The original dataset comes from the City of Toronto's Open Data Portal.
The data is stored in CSV files with the following format:
Column Name | Description |
---|---|
TAG_NUMBER_MASKED | First three (3) characters masked with asterisks |
DATE_OF_INFRACTION | Date the infraction occurred in YYYYMMDD format |
INFRACTION_CODE | Applicable Infraction code (numeric) |
INFRACTION_DESCRIPTION | Short description of the infraction |
SET_FINE_AMOUNT | Amount of set fine applicable (in dollars) |
TIME_OF_INFRACTION | Time the infraction occurred in HHMM format (24-hr clock) |
LOCATION1 | Code to denote proximity (see table below) |
LOCATION2 | Street address |
LOCATION3 | Code to denote proximity (optional) |
LOCATION4 | Street address (optional) |
PROVINCE | Province or state code of vehicle licence plate |
The proximity code LOCATION1
is additional information about the location of the infraction in relation to the provided address LOCATION2
. Similar for LOCATION3
and LOCATION4
. Since a number of tickets (around 20%) are located not by an exact address, but by these additional location qualifiers, we will do our best to incorporate those tickets.

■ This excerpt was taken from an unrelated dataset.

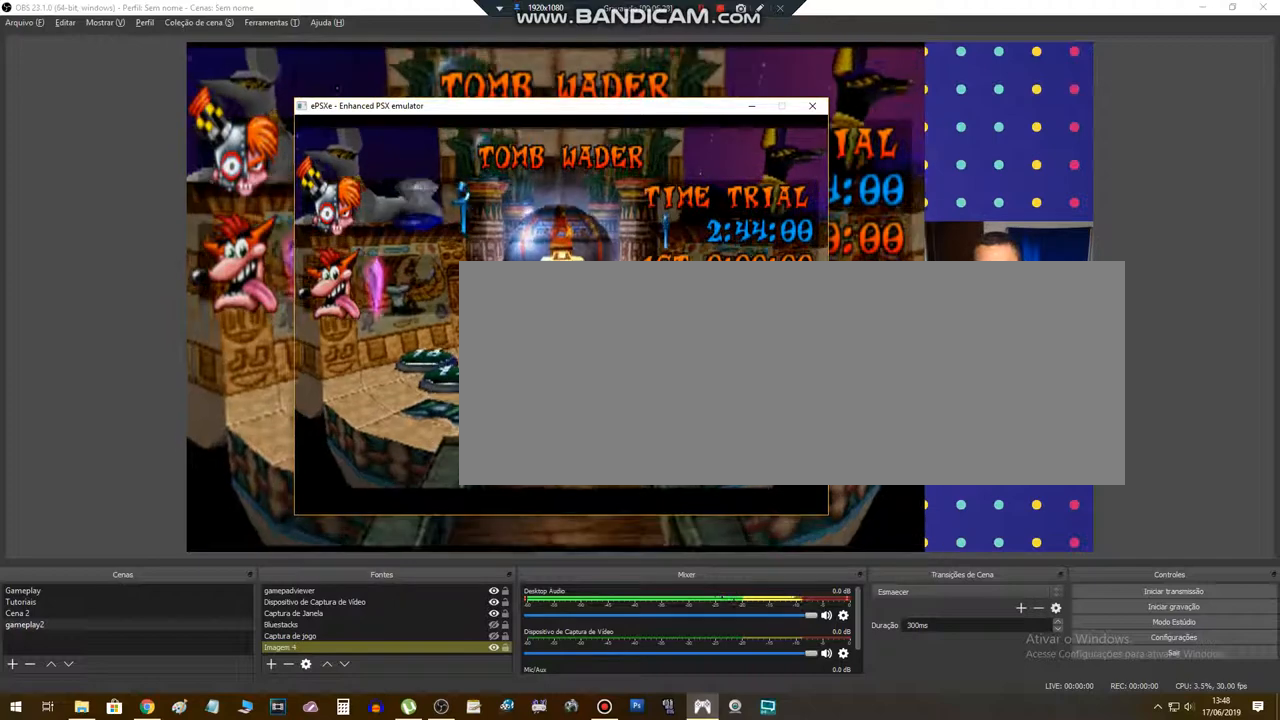
{"buttons": [], "left_stick": "left", "right_stick": "center", "events": [[333, "left_stick", "left"]]}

Proximity Code | Description |
---|---|
AT | At |
NR | Near |
OPP | Opposite |
R/O | Rear of |
N/S | North Side |
S/S | South Side |
E/S | East Side |
W/S | West Side |
N/O | North of |
S/O | South of |
E/O | East of |
W/O | West of |
The first step is to extract the csv
files from the raw zip file provided by the open data portal. We'll use duckdb
to read these.
select * from read_csv('Parking_Tags_Data_2022.*.csv', delim=',', header = true, quote='"', auto_detect=true, filename=true);
The analysis I want to do on this dataset requires geocoding the locations of the tickets at a "street" level. This service is offered by many providers, but to cut down on cost, we'll self host our own.
The OpenStreetMap
project allows you to geocode for free, but it wouldn't be very nice of us to hammer their servers with a bulk request like this. Instead, we can make use of the docker container provided by mediagis
The details are provided in svc/nominatim/start.sh
. It's pretty straightforward, and the only thing of note here is that we're using a small pbf
file only covering Toronto, which is graciously hosted by BBBike
The other piece of infrastructure we're going to stand up is a small server to host libpostal, which is used to normalize street addresses. Similarly, the details are provided in svc/libpostal_rest/start.sh
. I could have embedded this, but I didn't want to go through the effort to be frank. I opted for a docker container that someone else had built.
Once nominatim
is up and running, you can issue requests like this:
❯ time curl 'http://localhost:8080/search.php?q=convocation%20hall'
[{"place_id":579324,"licence":"Data © OpenStreetMap contributors, ODbL 1.0. https://osm.org/copyright","osm_type":"way","osm_id":330718925,"boundingbox":["43.6605236","43.6610283","-79.3957883","-79.3951072"],"lat":"43.66077185","lon":"-79.3954329541008","display_name":"Convocation Hall, 31, King's College Circle, Discovery District, University—Rosedale, Old Toronto, Toronto, M5S 1A1, Canada","place_rank":30,"category":"place","type":"house","importance":0.20000999999999997}]
real 0m0.047s
user 0m0.004s
sys 0m0.001s
Unfortunately, we can't feed it the "intersection" data (those tickets located by LOCATION1
and LOCATION3
) as-is, so we'll need to do extra work there.
The nominatim
API doesn't seem to allow for querying intersections from what I found, so we'll dig a bit deeper into the database.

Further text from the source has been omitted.